Childhood Obesity May Be at a Plateau
Dr. Sally Findley, professor of Population and Family Health and Sociomedical Sciences, is hopeful that childhood obesity, which has been on the rise for years, may finally be leveling off. One good sign: in 2015, the government expanded funding for Head Start, giving tens of thousands of additional infants and toddlers access to healthy foods and physical activity programs. Research by Dr. Findley showed changes in 2009 to the federal nutrition program WIC — which reaches half of all American children and encourages breastfeeding and consumption of vegetables and whole grains, were successful in New York State. Crucially, WIC children who were breastfed and ate healthful diets were more likely to maintain a normal weight, a finding suggests the nutrition program is an important part of moving the needle on childhood obesity.

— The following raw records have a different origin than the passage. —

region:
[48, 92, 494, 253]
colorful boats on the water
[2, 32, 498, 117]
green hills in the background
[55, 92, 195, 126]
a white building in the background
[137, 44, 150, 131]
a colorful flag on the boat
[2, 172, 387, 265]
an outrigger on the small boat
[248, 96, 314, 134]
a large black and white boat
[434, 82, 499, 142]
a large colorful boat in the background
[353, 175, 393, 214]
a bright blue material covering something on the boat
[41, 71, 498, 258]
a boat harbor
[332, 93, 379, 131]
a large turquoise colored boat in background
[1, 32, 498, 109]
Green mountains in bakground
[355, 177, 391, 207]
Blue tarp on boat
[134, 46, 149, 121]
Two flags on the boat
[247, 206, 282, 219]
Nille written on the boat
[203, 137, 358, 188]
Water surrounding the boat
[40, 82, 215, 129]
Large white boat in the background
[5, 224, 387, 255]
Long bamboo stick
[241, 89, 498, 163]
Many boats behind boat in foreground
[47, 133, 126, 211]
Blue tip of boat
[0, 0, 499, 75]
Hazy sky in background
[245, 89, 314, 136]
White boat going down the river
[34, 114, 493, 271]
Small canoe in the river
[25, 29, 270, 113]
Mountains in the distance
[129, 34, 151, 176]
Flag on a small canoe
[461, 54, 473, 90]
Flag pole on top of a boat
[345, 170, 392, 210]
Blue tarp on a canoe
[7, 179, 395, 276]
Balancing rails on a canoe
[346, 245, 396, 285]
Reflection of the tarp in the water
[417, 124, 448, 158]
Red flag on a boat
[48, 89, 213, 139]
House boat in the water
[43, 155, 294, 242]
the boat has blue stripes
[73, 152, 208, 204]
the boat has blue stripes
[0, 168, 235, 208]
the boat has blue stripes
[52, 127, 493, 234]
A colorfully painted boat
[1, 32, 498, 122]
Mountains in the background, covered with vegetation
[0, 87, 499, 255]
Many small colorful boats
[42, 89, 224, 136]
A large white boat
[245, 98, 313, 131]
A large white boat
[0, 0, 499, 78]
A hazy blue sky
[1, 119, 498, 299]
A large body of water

Measuring Physical Activity
Dr. Jeff Goldsmith, assistant professor of Biostatistics, and colleagues are developing new statistical methods to analyze data from physical activity monitors using function data analysis approaches. These approaches can identify differences in patterns of activity across the time course of a day that are associated with risk factors such as whether a child has asthma. Rather than aggregating the rich data that are captured by activity monitors as a single summary variable, functional data analysis approaches treat the minute-by-minute activity data as reflecting a complex behavior that varies within an individual throughout the day and varies between individuals.
The Columbia Center for Children’s Environmental Health was recently refunded as a P50 Center by the NIEHS and EPA with a focus on understanding the links between prenatal exposures to polycyclic aromatic hydrocarbons [PAH] in air pollution, trajectories of neurodevelopment and body size from early childhood to age 18, and risk for obesity at age 18. The study will also use MRI brain scan data collected when the participants were ages 9 to 11 to understand how differences in brain structure and function mediate links between PAH exposure and obesity related outcomes. The study participants will have a second MRI scan at age 18 to measure abdominal fat and brain structure.
Charter Member of AIA Design and Health Research Consortium
The Mailman School of Public Health with Columbia’s Graduate School of Architecture continues its relationship with the American Institute of Architects AIA), the AIA Foundation, and the Association of Collegiate Schools of Architecture. In 2015, the Mailman School was named a charter member of the AIA Design & Health Research Consortium, which helps facilitate research and builds networks of researchers studying how design affects public health. The Columbia team focuses on how urban design can support physically active lifestyles.
Obesity Expert Dr. Y. Claire Wang is Health Policy Fellow at Robert Wood Johnson Foundation
Dr. Y. Claire Wang, associate professor of Health Policy and Management is a 2015-2016 Health Policy Fellow at the Robert Wood Johnson Foundation. Dr. Wang is actively participating in health policy formation at the federal level by working closely with members of Congress and the executive branch. In her scholarship, Dr. Wang focuses on addressing the obesity epidemic in adults and in children and developing and evaluating policies to promote healthy choices.